Yes, you can add to your moveset, improve weapons and extend your life and FC bars by spending Battle Points accrued in-game, but we’d completed the Skills section of the Customise menu an hour into our second playthrough. There are only a handful of moves for the weapons you take from fallen bosses, and equipping them binds them to the Triangle button, taking the place of your regular heavy attack and stripping you of a good chunk of your normal moveset. You’re thrown the occasional bone – a new costume, or a stat-boosting wig – but you have no idea when they’re coming. There’s nothing to work towards, nothing like the Bayonetta bracelet that you’d spend an entire playthrough saving up for.
And while Rising’s core combat system is a delight, it’s frequently undermined by the worst thirdperson camera we’ve seen in years. It’s serviceable in more open areas, but it struggles to cope in the cramped confines of a sewer system, a nuclear facility or an office block. It’s even worse on the higher difficulties, when you’re frequently surrounded by three or more of the larger enemies at once, where that beautiful parry system is compromised by a camera that keeps whirling around in a fruitless search for a clear shot of an out-of-sight Raiden. How do you tilt the joystick towards an opponent when you can’t tell where towards is?
It means you’re either going to mistime or misplace your attempted parries, and as such, you’re going to take damage. Perhaps that’s why Zandatsu refills your health, and why healing items are plentiful. They’re used automatically, too – handy in the thick of battle, perhaps, but rather less so against multi-form bosses with checkpoints. You’ll arrive at the boss with a full stock of healing items, fudge your way to its final form, die and have to take it down with a single health bar.
There are even balance issues. On the higher difficulties, the first chapter is comfortably the hardest, where the game bafflingly plays slave to the narrative and strips you of your extended health bar, extra moves and weapons, and doesn’t give you a sniff of Zandatsu until it’s formally introduced in the next chapter.
Platinum is a victim of its own success: its games will forever be compared to Bayonetta, and that’s a standard few can match, although it’s one to which the studio should always aspire.

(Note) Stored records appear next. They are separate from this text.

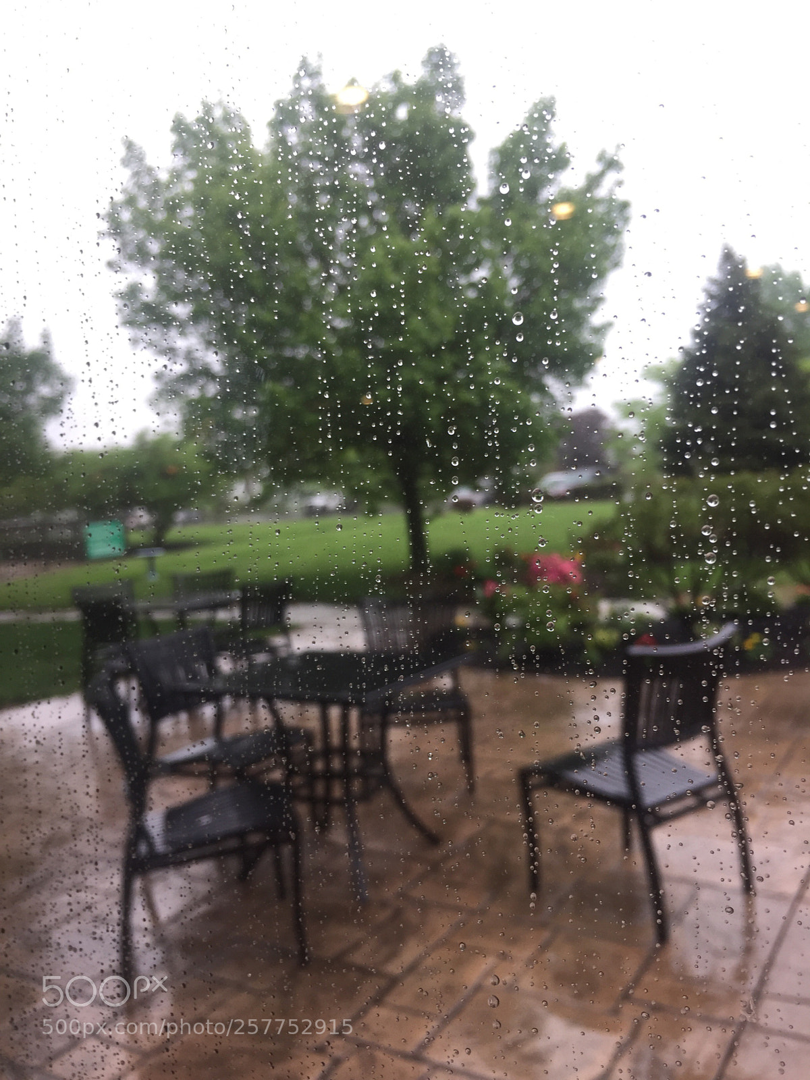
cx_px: 405
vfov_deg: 61.7
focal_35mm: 29
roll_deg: +4.5
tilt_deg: -1.9
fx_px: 905
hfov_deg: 48.2
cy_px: 540
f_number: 2.2
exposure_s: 1/60
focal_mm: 4.15
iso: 32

But while Rising’s combat is hugely satisfying to experiment with, and a sight to behold when played well, it’s undermined by technical issues and a singleplayer campaign that peters out just as you think it’s getting going. There’s replay value here, and for Platinum’s most devoted fans it won’t matter if the game is five or 50 hours long, but others will, rightly, feel a little short-changed.